## Page:
⟨
Hi everyone...I am new to the forum and have two hedgies that are sisters...

They recently stopped spinning completely, which really bothered me. Was it the wheel? Did they hate me? What am I doing wrong?

So when we got home from work yesterday, my husband tried the trick of covering their cage with a blanket and placing treats on the wheel. Literally within 15 minutes there was mad, crazy spinning noises heard from the cage. We lifted up the blanket to peek, and the two of them were trying to spin together on the same wheel.

Needless to say, whatever this blanket trick does for them, it worked! They spun for at least 6 hours...


----------



## fracturedcircle (May 31, 2010)

Xena said:


> Hi everyone...I am new to the forum and have two hedgies that are sisters...
> 
> They recently stopped spinning completely, which really bothered me. Was it the wheel? Did they hate me? What am I doing wrong?
> 
> ...


awesome!


----------



## PJM (May 7, 2010)

Xena said:


> So when we got home from work yesterday, my husband tried the trick of covering their cage with a blanket and placing treats on the wheel. Literally within 15 minutes there was mad, crazy spinning noises heard from the cage. We lifted up the blanket to peek, and the two of them were trying to spin together on the same wheel.
> 
> Needless to say, whatever this blanket trick does for them, it worked! They spun for at least 6 hours...


That's so good to hear! My Zoey is like that, we've discovered. She likes total darkness. Would have never thought of it on my own. Gotta love this site!


----------



## AmyLiz (Sep 16, 2010)

I have a brand new hedgie that i brought home yesterday (10 weeks old) and shes a doll. Shes already social, eating fine, using her litter pan, etc. I'm quite pleased that shes not traumatized from her move to a new home  . 

Theres only one thing...She did not have a wheel at the pet store i found her in, so she doesnt seem to have a clue as to what it is or how to use it.

Any tips on getting her to figure out what it is?

Its a Carolina wheel.


----------



## fracturedcircle (May 31, 2010)

another tip: when we first got Sweetie, he'd quickly lose patience cuddling with me. so i thought OK, he's done cuddling. then i gave him some water and--lo and behold--he immediately calmed down. now it's part of the routine--he lets me know when he gets thirsty, he gets his water from a little cup, and off we go cuddling again.


----------
⟩
[Element-and-box listings]
⟨
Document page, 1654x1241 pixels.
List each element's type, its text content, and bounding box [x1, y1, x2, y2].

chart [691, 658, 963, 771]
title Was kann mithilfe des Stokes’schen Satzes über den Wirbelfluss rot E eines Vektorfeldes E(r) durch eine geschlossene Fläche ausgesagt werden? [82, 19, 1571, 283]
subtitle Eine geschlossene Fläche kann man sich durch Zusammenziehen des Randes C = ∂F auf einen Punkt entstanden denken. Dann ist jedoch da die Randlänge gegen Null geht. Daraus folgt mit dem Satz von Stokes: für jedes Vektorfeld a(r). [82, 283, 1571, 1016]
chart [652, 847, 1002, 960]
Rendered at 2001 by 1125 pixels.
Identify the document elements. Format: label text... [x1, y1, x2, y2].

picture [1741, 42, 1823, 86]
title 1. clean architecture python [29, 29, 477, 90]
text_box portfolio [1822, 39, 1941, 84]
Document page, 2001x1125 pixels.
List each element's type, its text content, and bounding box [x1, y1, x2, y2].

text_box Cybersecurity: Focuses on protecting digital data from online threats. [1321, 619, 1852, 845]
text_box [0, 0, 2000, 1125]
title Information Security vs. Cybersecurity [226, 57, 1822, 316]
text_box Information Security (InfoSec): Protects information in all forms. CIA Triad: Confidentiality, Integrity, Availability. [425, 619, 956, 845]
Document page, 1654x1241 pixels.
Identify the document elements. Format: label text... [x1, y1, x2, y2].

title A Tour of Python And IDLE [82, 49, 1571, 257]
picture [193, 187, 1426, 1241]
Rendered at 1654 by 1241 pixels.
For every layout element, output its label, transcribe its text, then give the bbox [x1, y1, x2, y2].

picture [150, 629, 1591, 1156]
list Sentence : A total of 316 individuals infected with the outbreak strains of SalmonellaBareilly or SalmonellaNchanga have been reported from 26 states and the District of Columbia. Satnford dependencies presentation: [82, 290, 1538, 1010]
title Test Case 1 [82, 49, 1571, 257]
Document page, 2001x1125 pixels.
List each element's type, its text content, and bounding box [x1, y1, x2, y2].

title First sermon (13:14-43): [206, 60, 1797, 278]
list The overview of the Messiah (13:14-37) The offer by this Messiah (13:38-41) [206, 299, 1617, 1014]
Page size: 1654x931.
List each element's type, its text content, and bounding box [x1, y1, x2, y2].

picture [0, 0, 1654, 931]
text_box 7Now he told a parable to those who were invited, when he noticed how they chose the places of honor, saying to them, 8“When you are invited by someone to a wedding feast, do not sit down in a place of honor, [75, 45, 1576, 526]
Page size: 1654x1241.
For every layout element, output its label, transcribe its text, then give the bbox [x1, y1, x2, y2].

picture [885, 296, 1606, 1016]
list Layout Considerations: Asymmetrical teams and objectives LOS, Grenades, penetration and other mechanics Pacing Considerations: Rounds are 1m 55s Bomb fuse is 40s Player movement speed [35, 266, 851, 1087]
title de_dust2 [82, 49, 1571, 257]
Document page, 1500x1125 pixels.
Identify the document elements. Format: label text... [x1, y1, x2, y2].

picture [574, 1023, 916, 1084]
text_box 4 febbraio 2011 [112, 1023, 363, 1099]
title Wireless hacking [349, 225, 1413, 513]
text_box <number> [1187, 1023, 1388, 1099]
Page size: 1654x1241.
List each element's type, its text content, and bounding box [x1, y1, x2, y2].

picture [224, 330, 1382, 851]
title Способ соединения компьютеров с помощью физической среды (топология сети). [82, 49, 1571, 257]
⟩
## Set task 1:
Name every forum username that appears in the hedgehog thread, whether in a post header or before "said:", listing each one once.
## Set task 2:
In the listing, edit the stretch from the line containing "Page size: 1654x931." through the line containing "picture [0, 0, 1654, 931]" by replacing "bounding box" with "enclosing rectangle". Give back only those lines, with everything else unchanged.

## Expected output 1:
Xena, fracturedcircle, PJM, AmyLiz

## Expected output 2:
Page size: 1654x931.
List each element's type, its text content, and enclosing rectangle [x1, y1, x2, y2].

picture [0, 0, 1654, 931]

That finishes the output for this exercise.